Она только собралась схватить со стола вазу, которая должна бы привлечь внимание, разбиваясь внизу, на улице, как услышала шаги в другом конце коридора. Времени на раздумья не оставалось. Она сразу поняла, что это было, наверное, самое идиотское решение в ее жизни. Она перешагнула через балконную решетку, выбралась на внешнюю ее сторону и повисла, держась руками за низ решетки, а ногами упираясь в стену дома. Никаких выступов или эркеров под ней не было. А какую-то долю секунды она ведь на это надеялась. Вместо этого – двадцать метров свободного падения. На бетонные плиты внизу.
Из гостиной раздался шум. Стен Хофман. Он ее не заметил. Она слышала, как он открыл входную дверь. Ее план сработал. По крайней мере, частично. Она заколебалась, но он вернулся обратно и снова запер дверь. Ей было никак не успеть. Под ней угадывались проходившие мимо люди. Кто-то вроде бы зашел в подъезд. Заболели руки. Она попыталась смягчить напряжение и переступила ногами. Ей так долго не продержаться. Руки начали неметь. А она никак не могла придумать, что делать. Кричать нельзя. Просить о помощи тоже. Стену Хофману достаточно было пару раз ударить ее ногой по пальцам, и все. И она бы упала, разбившись насмерть. При худшем раскладе это классифицировали бы как несчастный случай. Может быть, кто-то из квартир напротив заметил, как она повисла. Но не видел Стена Хофмана. А значит, решил бы, что она упала сама, что никто ее не сталкивал с балкона.
Она закрыла глаза. Слышны были шаги Стена Хофмана, который так и не понял, где она. Одна рука соскользнула, но она успела схватиться опять. Новый выброс адреналина, и она покрепче ухватилась за балконную решетку. Надолго ее не хватит. Она вздрогнула, услышав, как где-то внизу хлопнула дверь. Линн не знала, прошло несколько секунд или несколько минут. Она знала твердо, что ее силы на исходе. И она не могла заставить себя разжать пальцы. Вдруг изнутри квартиры послышался шум. Грохот. И вдруг он оказался рядом. Открыл балконную дверь и шагнул прямо к ней.
Она смотрела на Стена Хофмана, который возвышался прямо над ней.
Значит, все кончено.
Стен Хофман схватился за балконную решетку и посмотрел на небо. Мысли путались. Он не мог понять, что именно он видел. Когда был в кабинете. Растерянно оглядывался по сторонам, среди кукол. Кто-то вошел в комнату.
Он смотрел на силуэт женщины, стоявшей в дверях. Потом узнал в ней Линн.

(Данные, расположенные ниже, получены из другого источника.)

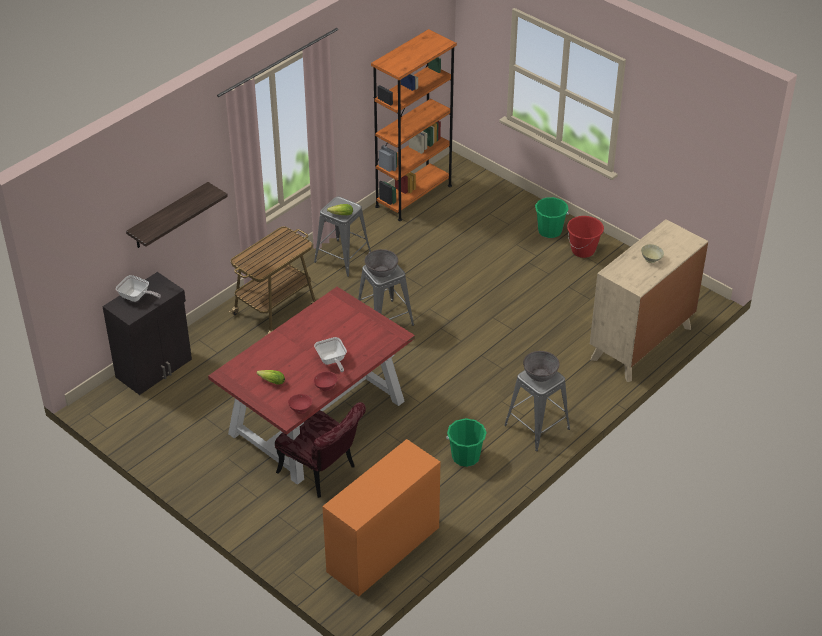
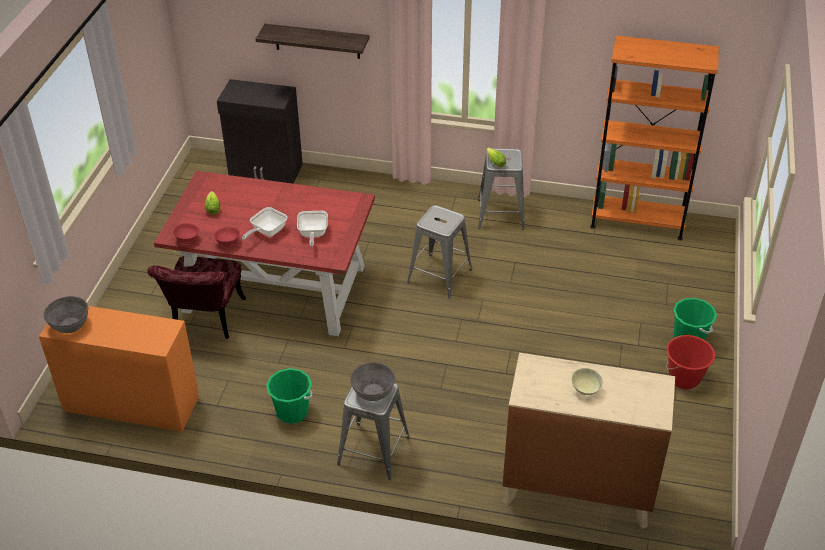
camera: 60 degrees right, 0 degrees up
frying pan [116,275,161,302] -> frying pan moved to [297,211,328,247]
cart [229,227,315,336] -> none
grey bowl [365,249,398,277] -> grey bowl moved to [44,296,88,333]

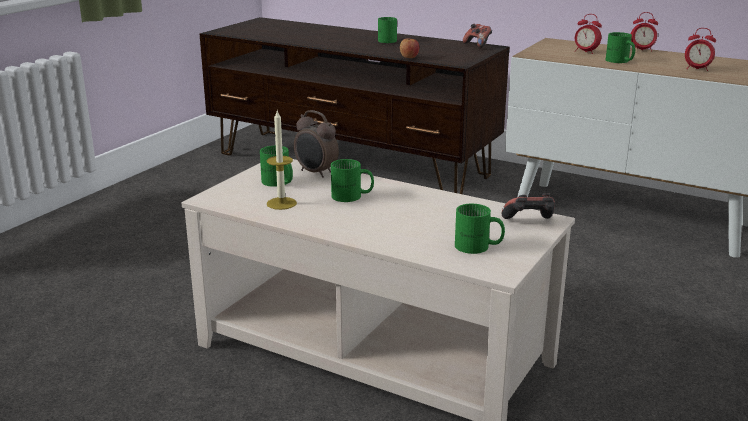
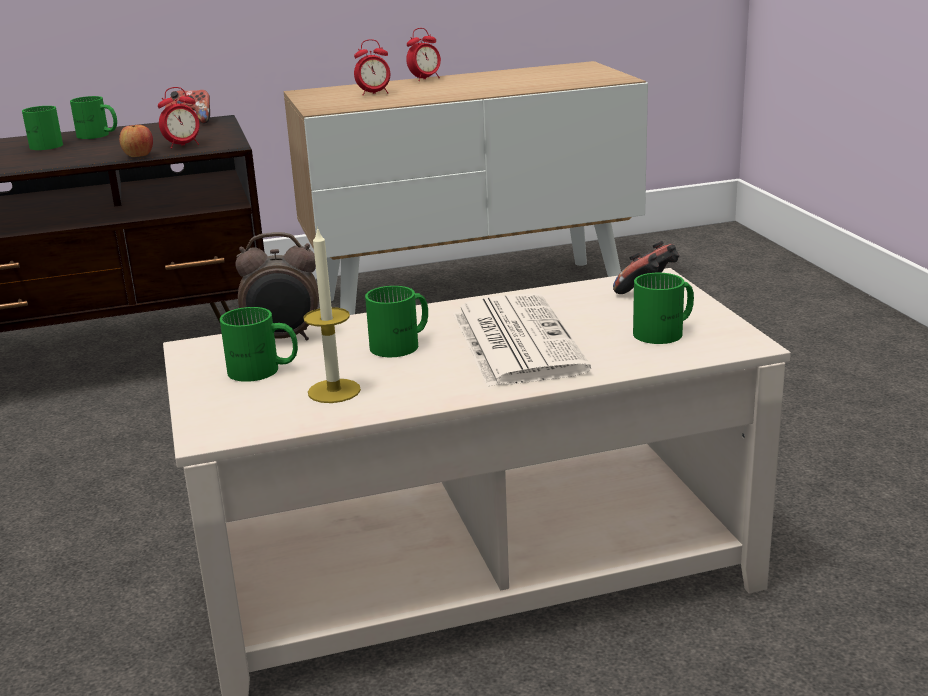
camera: 45 degrees left, 0 degrees up
green mug [606,32,635,63] -> green mug moved to [70,96,117,139]
alarm clock [685,28,716,71] -> alarm clock moved to [158,87,200,149]
none -> newspaper [453,293,591,387]

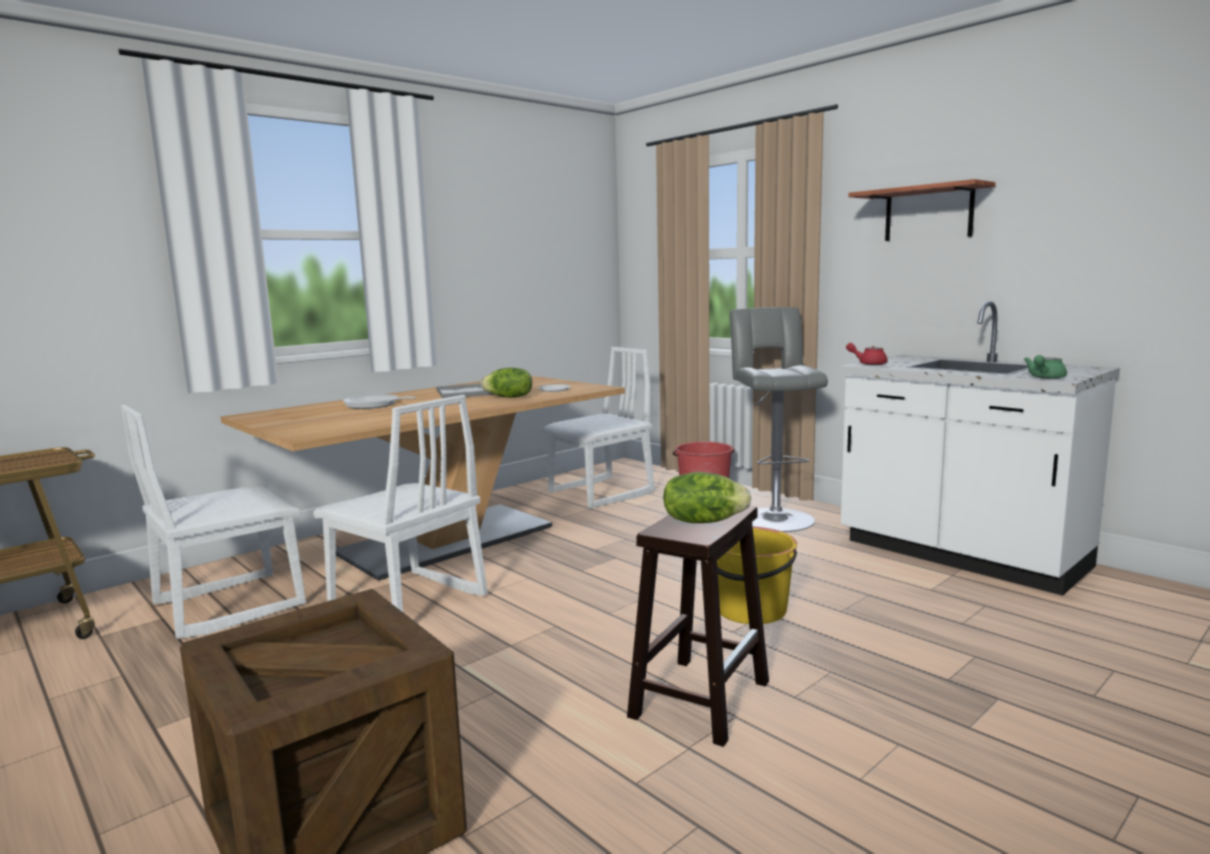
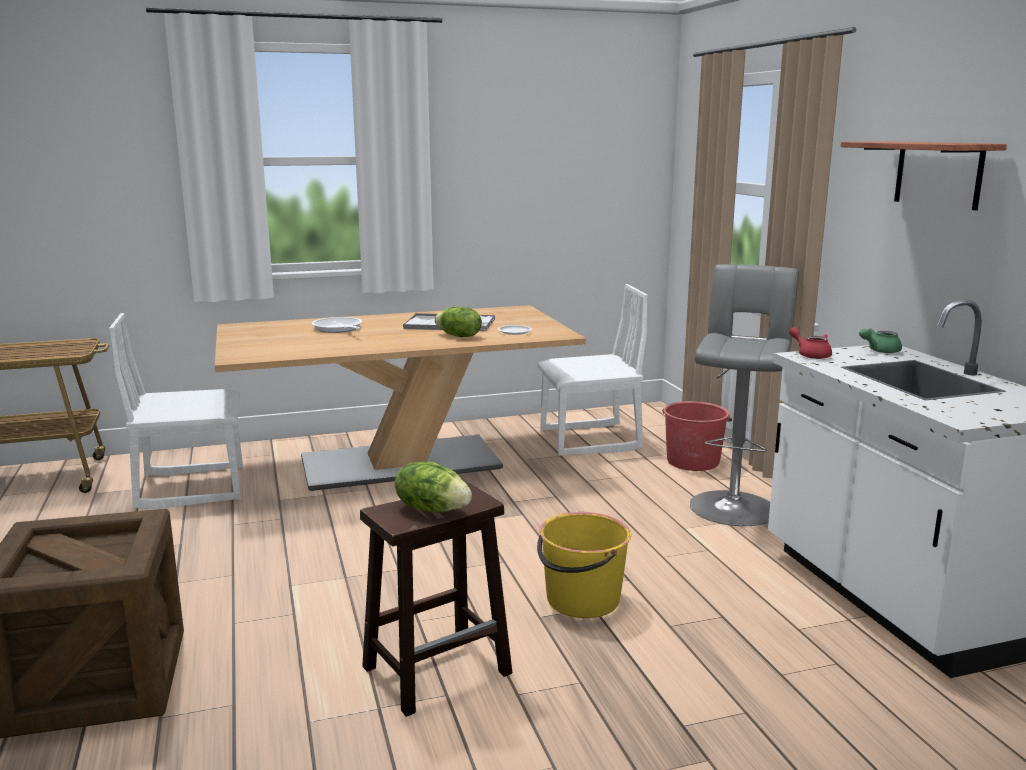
camera: 25 degrees right, 5 degrees up
white chair [313,395,488,612] -> none
green teapot [1024,355,1067,379] -> green teapot moved to [859,328,902,353]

Но никак не мог понять, почему он сидит, скрючившись, на полу среди кукол? И что она там делает? Он видел страх в ее глазах. Видел, как она шагнула назад, к дверям. Потом все вернулось обратно. Автоматически он двинулся к ней, увидел, как она повернулась к дверям. Ударил изо всех сил, хотя ладонь не была сжата в кулак. Он не хотел повредить ей лицо.